Are registration codes and serial numbers not secure enough for your software? Do you want to inflict additional grief upon your support department grief? Need a more permanant way to enforce DRM? We have a solution for you!
Ladies and gentlemen... the hardware key. Also known as a lockout dongle, security key, or lockout key, the hardware key is connected to the PC via a serial, parallel, or USB connection. When the key-protected software is started, it looks for the key. If the key is found, the software starts. If not, you will be scolded with an error message and the software won't load.
The first software to ever use a security key was Wordcraft (a word processing program)in 1980. In general, software that utilizes security keys tends to be expensive (for example, older versions of Quark).

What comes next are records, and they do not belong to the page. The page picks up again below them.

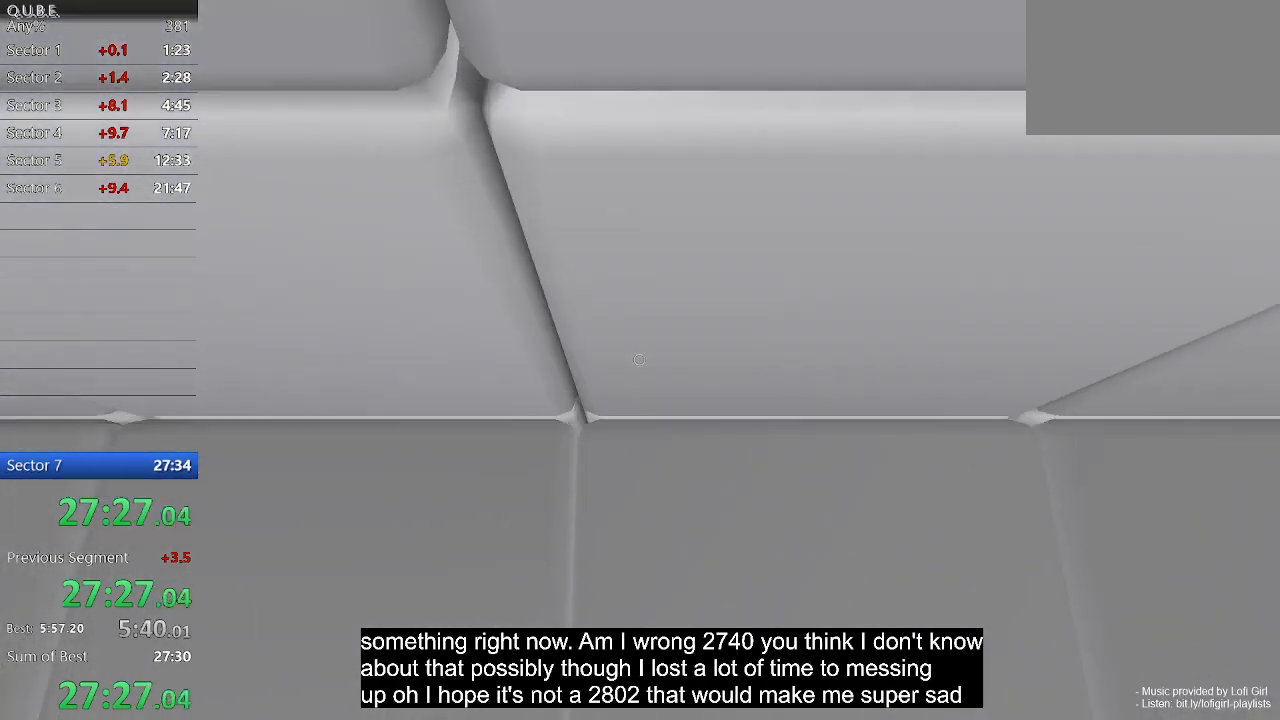
{"keys": [], "mouse": [], "events": []}
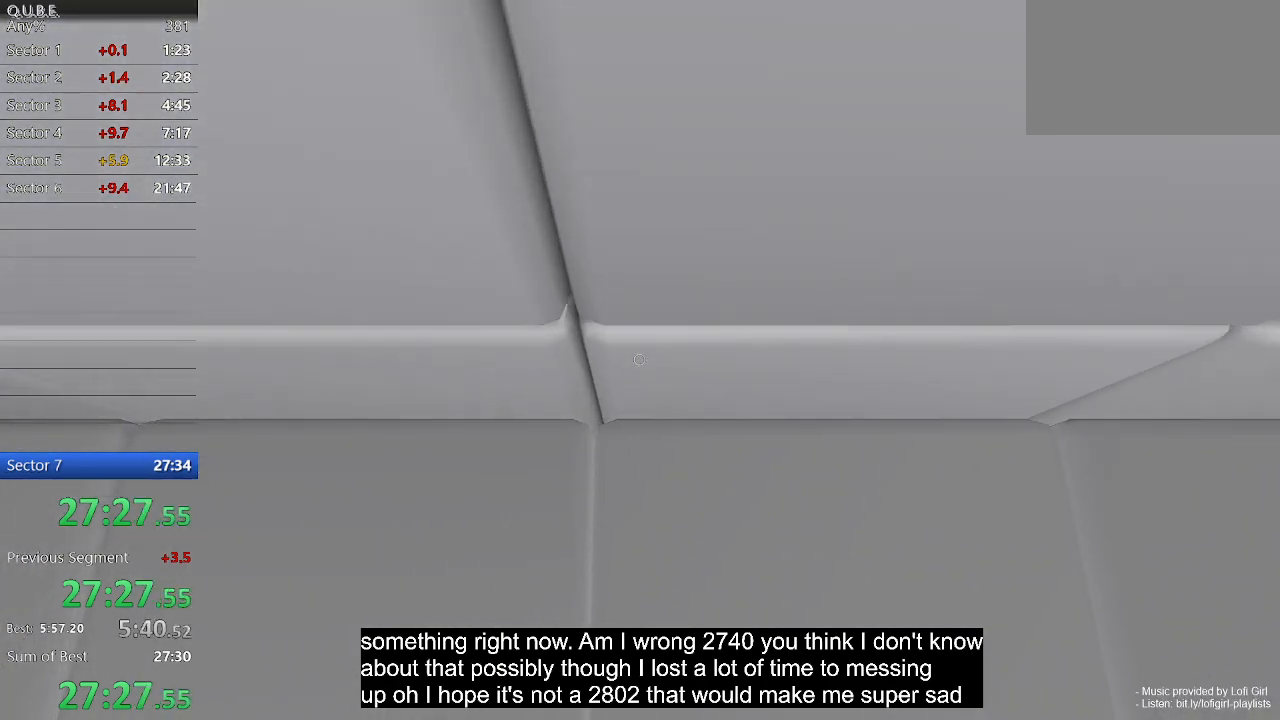
{"keys": [], "mouse": [], "events": []}
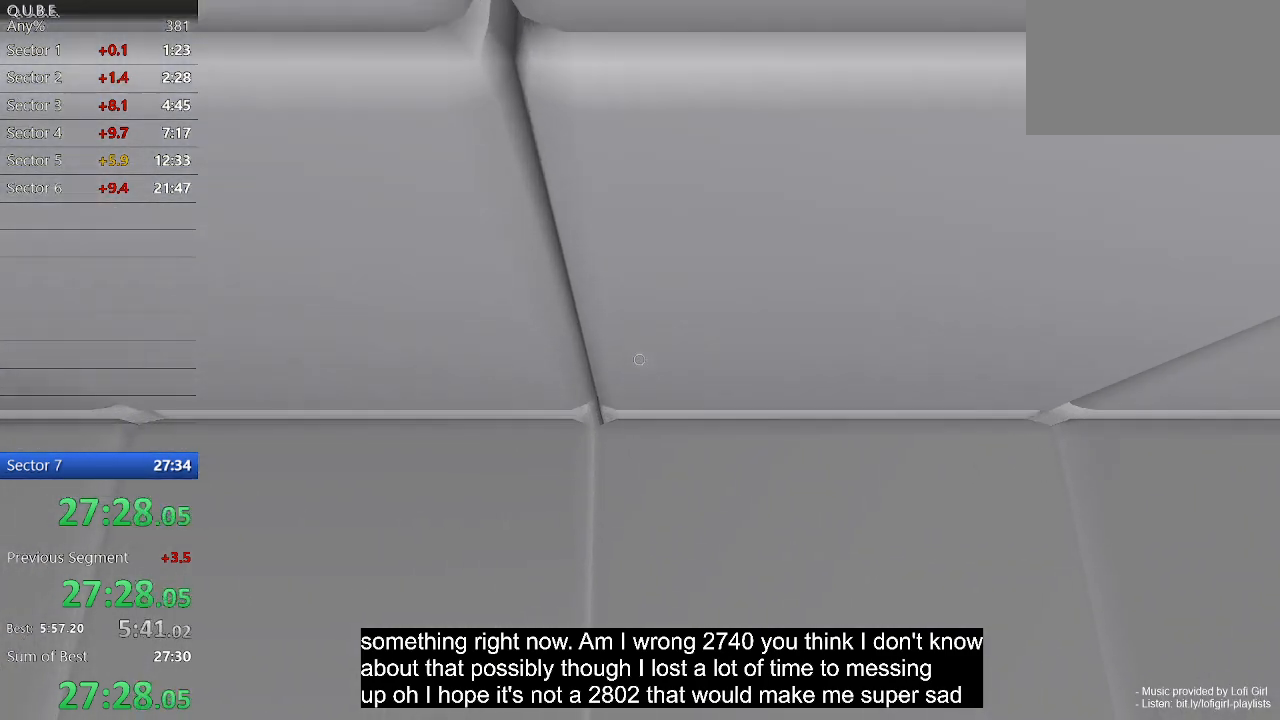
{"keys": [], "mouse": [], "events": [[100, "d", "down"], [200, "d", "up"]]}
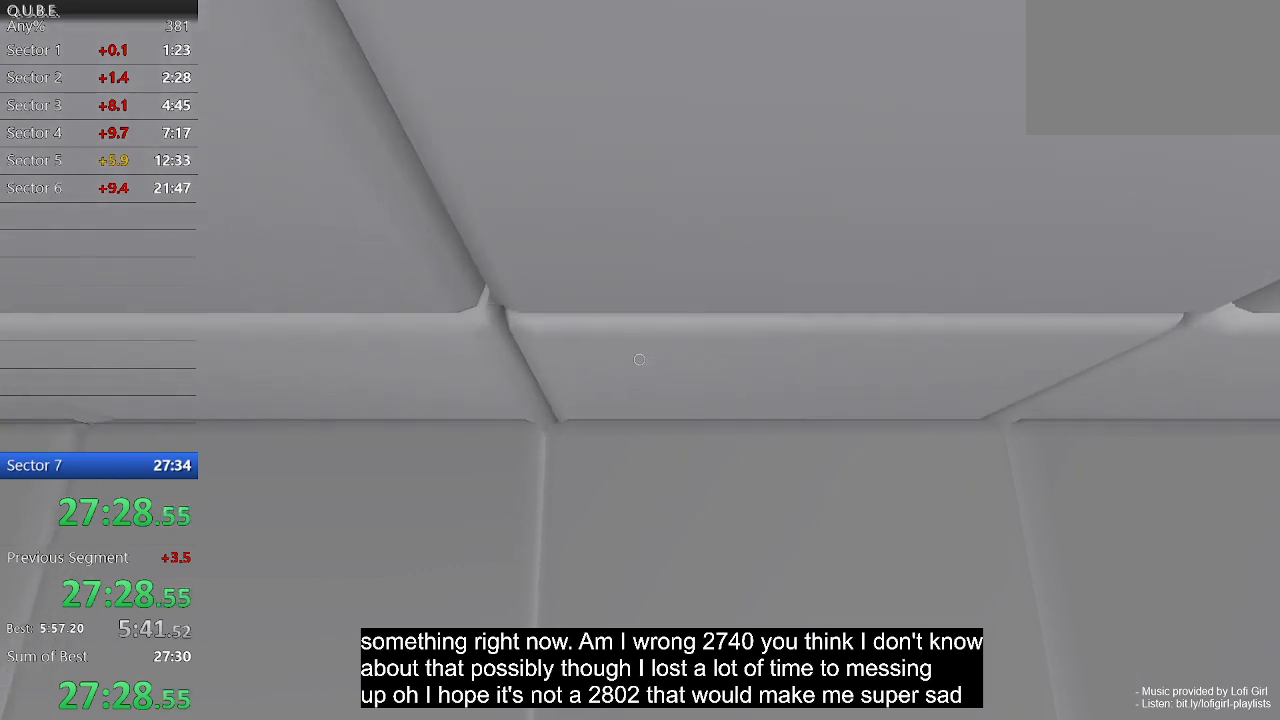
{"keys": [], "mouse": [], "events": [[33, "a", "down"], [67, "a", "up"], [267, "d", "down"], [300, "d", "up"]]}
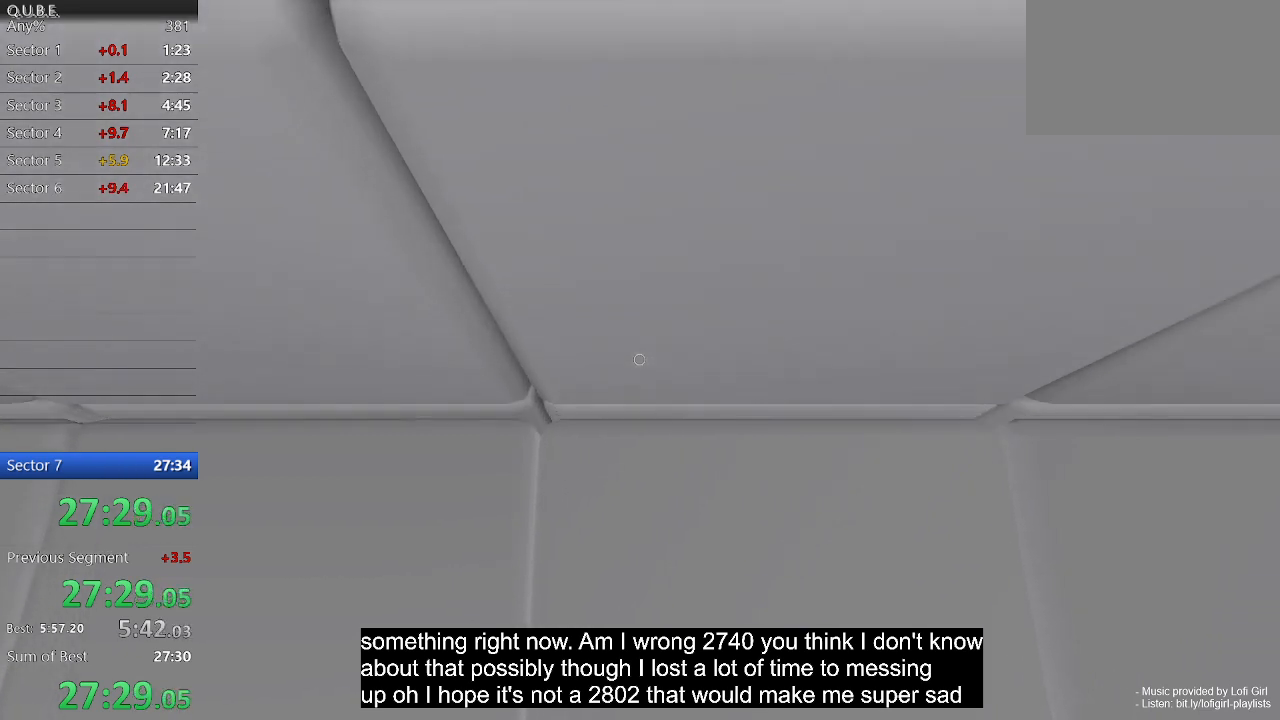
{"keys": [], "mouse": [], "events": [[33, "a", "down"], [100, "a", "up"]]}
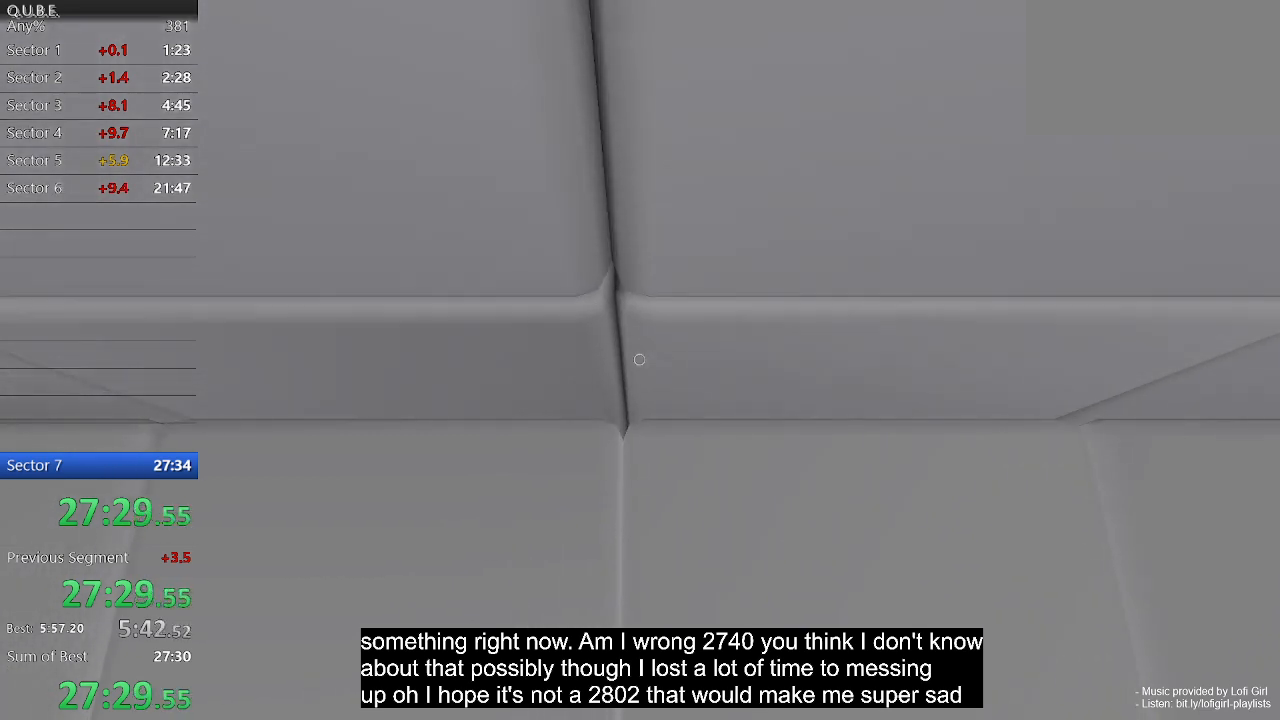
{"keys": [], "mouse": [], "events": []}
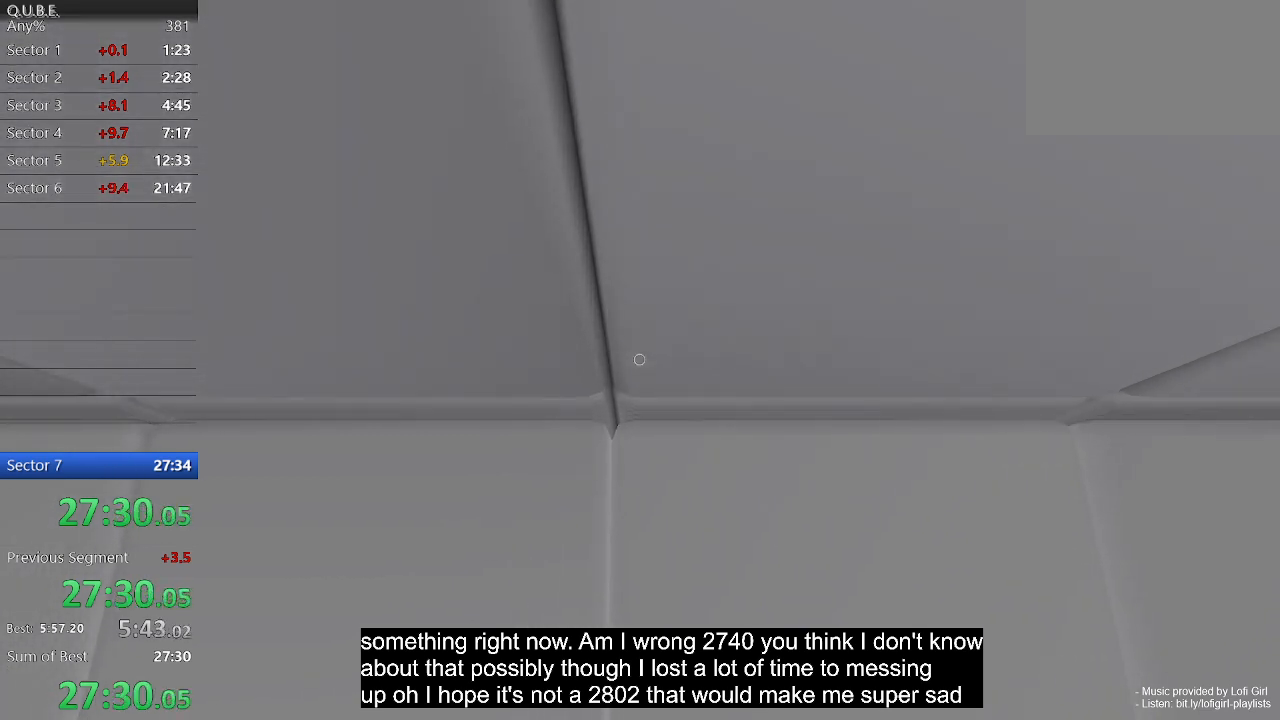
{"keys": [], "mouse": [], "events": []}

There are two types of key setups... the key-per-workstation setup, and the single server key setup. The key-per-workstation setup has a key for each workstation running the software, and on occasion a designated key connected to a central server. The single server key setup has one key that broadcasts across the network, and the software looks for the key on the server machine (the path to the key usually designated during setup).
- In theory, less easily circumvented than serial numbers or registration codes
- A source of additional revenue for the software vendor
- Less easily lost than a slip of paper with a registration code scrawled on it
- In reality, keys are now easily circumvented using key emulators
- The loss of a port to use the key (although some serial and parallel keys do have pass-throughs)
- Increased support costs/customer frustration due to various communication problems between the key and the software
- If the key is lost or broken... no software for you. You'll have to wait until a new key is given to you.
As a technician who has to deal with software that utilizes keys day in and day out, I have to say this... they are the devil. About half of our calls are customers upset because the multi-thousand dollar software that they purchased from us won't open due to key issues. The specific keys we use (the Rainbow Technologies SuperPro series) broadcast on a specific TCP Port that is almost always blocked by your average firewall software, won't run on Windows Server 2003, and tend to lose the license settings stored within.
Information on the first software to ever use a key gleaned from the "dongle" entry in Wikipedia. Hours of "Key? Y'mean the little purple dealie on the back of my modem?" calls are strictly from personal experience.